* [Assignment] Copy out nothing but the line containing "nước). Để hiểu về" and the lines that follow it to the end of the entries, exactly as they stand.

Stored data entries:
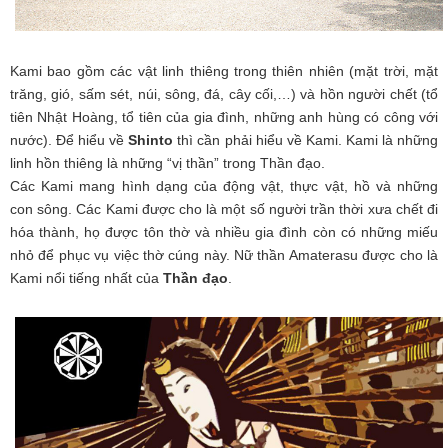
Kami bao gồm các vật linh thiêng trong thiên nhiên (mặt trời, mặt
trăng, gió, sấm sét, núi, sông, đá, cây cối,…) và hồn người chết (tổ
tiên Nhật Hoàng, tổ tiên của gia đình, những anh hùng có công với
nước). Để hiểu về
Shinto
thì cần phải hiểu về Kami. Kami là những
linh hồn thiêng là những “vị thần” trong Thần đạo.
Các Kami mang hình dạng của động vật, thực vật, hồ và những
con sông. Các Kami được cho là một số người trần thời xưa chết đi
hóa thành, họ được tôn thờ và nhiều gia đình còn có những miếu
nhỏ để phục vụ việc thờ cúng này. Nữ thần Amaterasu được cho là
Kami nổi tiếng nhất của
Thần đạo
.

* [Answer section]
nước). Để hiểu về
Shinto
thì cần phải hiểu về Kami. Kami là những
linh hồn thiêng là những “vị thần” trong Thần đạo.
Các Kami mang hình dạng của động vật, thực vật, hồ và những
con sông. Các Kami được cho là một số người trần thời xưa chết đi
hóa thành, họ được tôn thờ và nhiều gia đình còn có những miếu
nhỏ để phục vụ việc thờ cúng này. Nữ thần Amaterasu được cho là
Kami nổi tiếng nhất của
Thần đạo
.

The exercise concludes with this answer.